Something is wrong, though, when we schedule for the sake of scheduling and the schedule becomes our God.
We have no time to help our children's school teachers. We have no time to help our neighbors. We have no time to teach the lost. We have no time to feed the hungry. We have no time to study the Bible, or even to pray. We have no time because we are too busy scheduling our time.
We teach ourselves to say no, when we should be saying yes. Good works are the very reason for our creation and recreation. We are "created in Christ Jesus unto good works, which God hath before ordained that we should walk in them" (Eph. 2:10).

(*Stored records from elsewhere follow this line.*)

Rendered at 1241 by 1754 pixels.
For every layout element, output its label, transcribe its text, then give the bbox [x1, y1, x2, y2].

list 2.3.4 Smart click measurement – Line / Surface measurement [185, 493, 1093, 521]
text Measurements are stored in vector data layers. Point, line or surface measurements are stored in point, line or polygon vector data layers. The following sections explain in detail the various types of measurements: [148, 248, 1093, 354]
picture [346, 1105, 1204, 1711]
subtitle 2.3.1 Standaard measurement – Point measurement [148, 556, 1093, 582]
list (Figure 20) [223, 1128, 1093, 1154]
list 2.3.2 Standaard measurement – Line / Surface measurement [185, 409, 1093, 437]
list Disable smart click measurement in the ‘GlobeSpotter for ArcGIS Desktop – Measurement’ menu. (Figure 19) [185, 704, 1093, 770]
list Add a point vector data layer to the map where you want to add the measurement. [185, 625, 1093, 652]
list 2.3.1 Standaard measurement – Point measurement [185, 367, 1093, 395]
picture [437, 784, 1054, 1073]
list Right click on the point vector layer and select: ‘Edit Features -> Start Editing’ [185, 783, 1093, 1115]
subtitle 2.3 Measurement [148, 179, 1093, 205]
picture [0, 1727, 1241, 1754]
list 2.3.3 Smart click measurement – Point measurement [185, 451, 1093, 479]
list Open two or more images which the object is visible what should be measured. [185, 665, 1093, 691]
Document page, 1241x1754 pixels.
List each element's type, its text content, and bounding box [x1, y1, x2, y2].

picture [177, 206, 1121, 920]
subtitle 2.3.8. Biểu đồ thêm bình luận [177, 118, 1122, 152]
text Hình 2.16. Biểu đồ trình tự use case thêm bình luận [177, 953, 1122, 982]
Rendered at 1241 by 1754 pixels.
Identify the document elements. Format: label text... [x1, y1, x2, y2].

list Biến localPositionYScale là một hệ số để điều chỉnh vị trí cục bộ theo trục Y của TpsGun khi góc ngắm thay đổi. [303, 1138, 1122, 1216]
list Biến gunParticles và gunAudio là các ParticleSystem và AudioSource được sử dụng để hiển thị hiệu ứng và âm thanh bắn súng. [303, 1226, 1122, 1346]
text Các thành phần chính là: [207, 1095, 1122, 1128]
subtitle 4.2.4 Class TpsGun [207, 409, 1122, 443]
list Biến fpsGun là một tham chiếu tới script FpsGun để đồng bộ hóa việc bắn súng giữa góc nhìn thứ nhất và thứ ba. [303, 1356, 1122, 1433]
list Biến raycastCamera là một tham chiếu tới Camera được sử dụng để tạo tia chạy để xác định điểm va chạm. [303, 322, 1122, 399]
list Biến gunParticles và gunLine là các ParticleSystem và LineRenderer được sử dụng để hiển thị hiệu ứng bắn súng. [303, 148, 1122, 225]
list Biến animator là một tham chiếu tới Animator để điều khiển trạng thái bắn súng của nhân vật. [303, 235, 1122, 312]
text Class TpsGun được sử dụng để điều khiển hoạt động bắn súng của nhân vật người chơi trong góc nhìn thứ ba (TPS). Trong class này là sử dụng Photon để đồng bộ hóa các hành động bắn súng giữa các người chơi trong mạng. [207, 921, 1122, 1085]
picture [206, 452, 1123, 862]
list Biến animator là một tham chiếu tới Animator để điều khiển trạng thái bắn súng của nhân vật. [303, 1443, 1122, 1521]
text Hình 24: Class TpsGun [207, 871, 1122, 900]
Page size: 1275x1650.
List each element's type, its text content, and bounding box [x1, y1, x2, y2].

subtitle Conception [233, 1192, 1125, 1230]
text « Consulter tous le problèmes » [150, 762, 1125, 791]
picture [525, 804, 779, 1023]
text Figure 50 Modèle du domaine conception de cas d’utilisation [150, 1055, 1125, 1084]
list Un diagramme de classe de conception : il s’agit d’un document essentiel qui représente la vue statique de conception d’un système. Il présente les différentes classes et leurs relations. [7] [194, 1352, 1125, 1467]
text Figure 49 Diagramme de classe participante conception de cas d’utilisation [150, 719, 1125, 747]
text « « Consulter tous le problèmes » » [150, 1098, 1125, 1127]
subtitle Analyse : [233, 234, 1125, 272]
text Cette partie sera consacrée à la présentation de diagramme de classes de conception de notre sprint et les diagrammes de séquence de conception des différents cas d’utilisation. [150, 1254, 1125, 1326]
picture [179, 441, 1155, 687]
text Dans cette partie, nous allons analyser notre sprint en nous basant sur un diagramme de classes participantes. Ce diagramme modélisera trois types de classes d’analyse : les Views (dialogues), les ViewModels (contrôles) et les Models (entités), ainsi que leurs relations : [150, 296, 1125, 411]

"Priorities" is an important word for godly women. We know the Scripture says "seek ye first the kingdom of God and his righteousness" (Matt. 6:33).
Are we like the Israelites who asked for a king when they needed a prophet? Are we busy planning, organizing-scheduling-when we ought to be working? You will not have a second chance to visit that friend in the hospital, or fix food for a funeral. When your husband needs attention and affection, are you too busy or too tired for him? We must follow Psalm 46:1 which tells us to "Be still, and know that I am God."
Why are we in such a hurry? And what are we in a hurry about? Do you suppose Dorcas ever told someone she was too busy? "Be not weary in well doing" (Gal. 6:9), but be weary of busy work that has no real purpose.
A sure sign that our schedules are too full is when we have no time for family. Your husband should be your most valued treasure; put your marriage above everything. Let us never be so schedule-bound that we have no time for impulse.
If I can't find the time to mop the floor, who will remember or care?
A final and important result of a hurried life is that we neglect ourselves. We need rest and reflection. Stress and anxiety go hand-in-hand with a tight schedule. When we use our emotional reserves in "keeping busy" tempers are short, others are hurt by harsh words and actions, and we make mistakes.
Jesus and his apostles needed to rest and reflect at times. They got away from the crowd on occasion (Mark 6:31). If we have no retreat time for ourselves, we rob God.
The household revolves around wife and mother. The husband is the head, but the mother sets the tone and atmosphere - whether for good or for ill.